● **Work request**
Work out how many lines below hold the string "electrical" and state only that figure.

● **Dataset records**

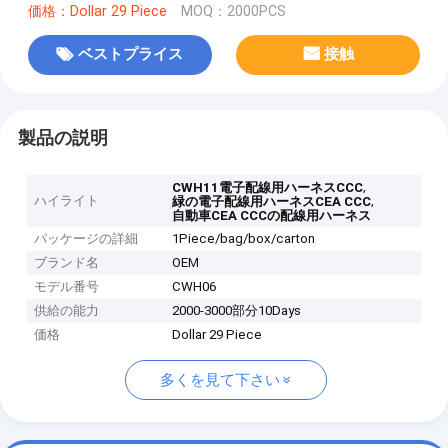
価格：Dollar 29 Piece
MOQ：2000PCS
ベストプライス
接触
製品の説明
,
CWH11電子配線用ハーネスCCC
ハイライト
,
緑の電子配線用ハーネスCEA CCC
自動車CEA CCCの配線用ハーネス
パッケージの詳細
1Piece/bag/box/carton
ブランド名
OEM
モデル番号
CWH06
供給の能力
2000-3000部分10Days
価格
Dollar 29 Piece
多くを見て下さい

--

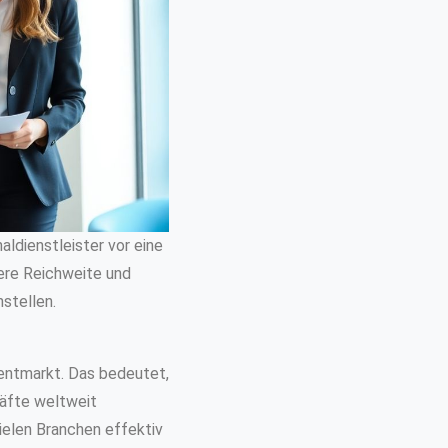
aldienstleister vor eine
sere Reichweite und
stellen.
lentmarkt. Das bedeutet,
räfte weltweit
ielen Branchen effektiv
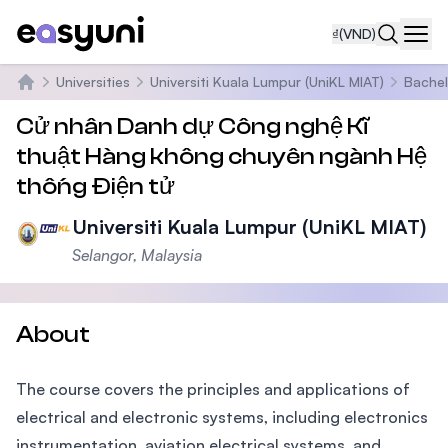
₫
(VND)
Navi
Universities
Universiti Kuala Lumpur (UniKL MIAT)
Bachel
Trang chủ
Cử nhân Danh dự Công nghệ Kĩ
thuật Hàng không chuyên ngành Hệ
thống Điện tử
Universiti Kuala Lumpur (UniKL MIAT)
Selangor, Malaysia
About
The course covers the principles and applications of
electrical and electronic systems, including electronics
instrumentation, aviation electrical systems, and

● **Response below**
2